Twitter (TWTR) shares are back in the headlines as news continues to swirl around Tesla (TSLA) CEO Elon Musk, who is now going through with the $44 billion deal to acquire the company.
As noted several months ago, Musk formally proposed to buy the company for $54.20 a share.
While Twitter management was initially resistant toward the deal, they ultimately accepted the offer.
Then Musk wanted out in July. Since then, drama and legal proceedings have followed.
This week, news broke that Musk is willing to move forward with the deal again, sending shares of Twitter higher and Tesla lower.
Trading Twitter Stock
Despite the news, Twitter stock is not trading like an acquisition is right around the corner. Instead, it’s trading with some hesitancy.
Currently near $51 a share, it’s roughly 6% below the buyout price of $54.20.
If the deal goes through, buyers at $51 will generate a 6% return in a relatively quick manner.

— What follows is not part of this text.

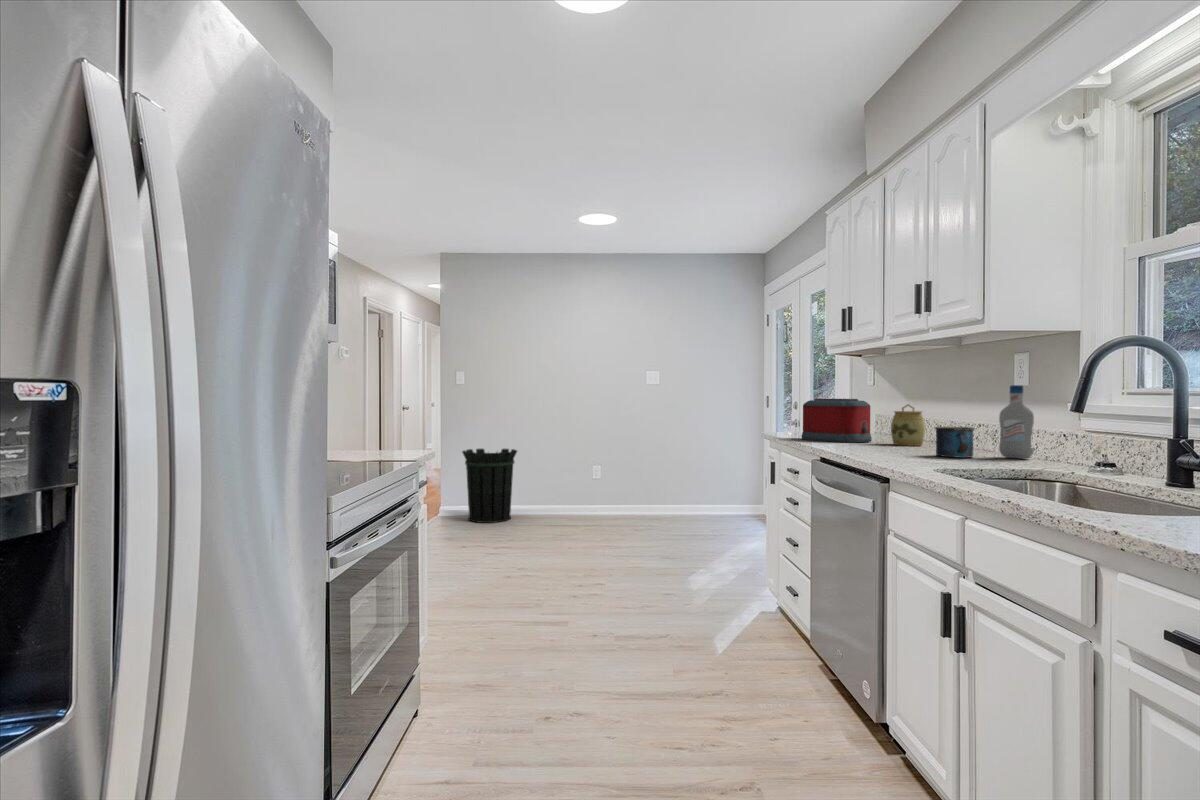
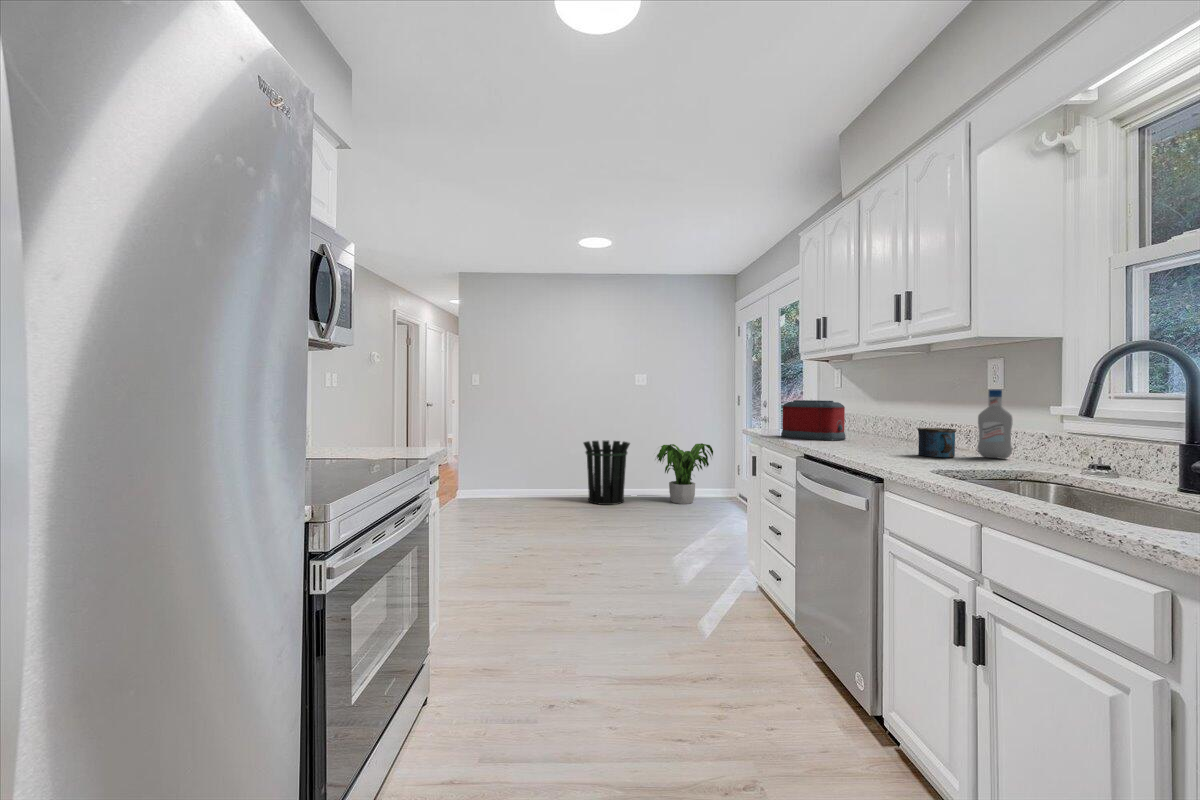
jar: present [891,404,925,446] -> none [865,406,897,444]
waste bin: present [462,449,517,523] -> present [583,441,630,505]
potted plant: none [667,450,737,520] -> present [657,443,713,504]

However, that’s if the deal actually goes through.
The problem with Twitter stock now is, it sets up as a binary event. Really though, that has been the case for months.
Either the deal closes and this name shoots up to $54.20 or it doesn’t close — either because of a legal snag or Musk somehow finding a new way out — and Twitter shares plunge.
If they do pull back, I want to see how the $45 area acts. Is it support or does the stock drop into the low $40s where it was consolidating throughout September and where it currently finds the 50-day and 200-day moving averages?
Trading Tesla Stock
I recently covered Tesla stock, noting how shares knifed through the $250 area. On Tuesday, it closed back near this region, but Wednesday's move lower has taken out the prior week’s low.
Now into the $230s, bulls want to see if the 78.6% retracement is enough to buoy the stock.
If it is, the $250s could be back in play. If not, Tesla stock may need to retest sub-$225, followed by the low-$200s.